Survei dilakukan setelah Partai Brexit mengumumkan tidak akan mengajukan kandidat di daerah pemilihan yang dimenangkan oleh Konservatif pada 2017. Langkah ini bertujuan untuk mencegah terpecahnya suara pendukung Brexit di suatu daerah dan memungkinkan oposisi memenangkan kursi tersebut.
Adalah masuk akal jika dukungan terhadap Partai Brexit menurun. Dalam survei, partai ini mendapat 5 persen suara, turun tiga poin persentase. Partai Liberal Demokrat yang pro-Eropa tetap stabil di angka 15 persen.
Survei opini di Inggris umumnya tidak dianggap mutlak.
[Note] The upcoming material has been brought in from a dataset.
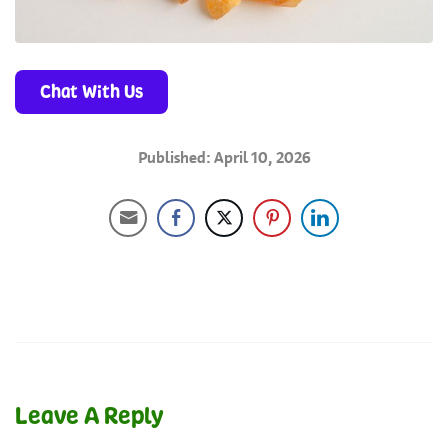
Chat With Us
Published: April 10, 2026
Leave A Reply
Menurut pengamat, perpecahan mendalam dalam partai-partai serta di dalam daerah pemilihan mengenai pencabutan keanggotaan Uni Eropa semakin menyulitkan untuk mengukur opini publik secara akurat.
Pertanyaan besar lainnya adalah seberapa pentingnya isu selain Brexit bagi para pemilih. Pada pemilu 2017, terlihat jelas bahwa kepentingan Brexit terlampau dibesar-besarkan.
Hal ini bisa terjadi lagi sekarang, di mana pemimpin Labour, Jeremy Corbyn, telah mengajukan agenda cukup kiri dengan peningkatan pajak untuk orang kaya dan nasionalisasi perusahaan milik negara. Selain itu, Partai Hijau berusaha, seperti di negara Uni Eropa lainnya, untuk menjadikan isu Iklim dan Lingkungan sebagai topik utama diskusi. Di Skotlandia, nasionalis Skotlandia sangat gencar mengupayakan referendum mengenai kemerdekaan Skotlandia.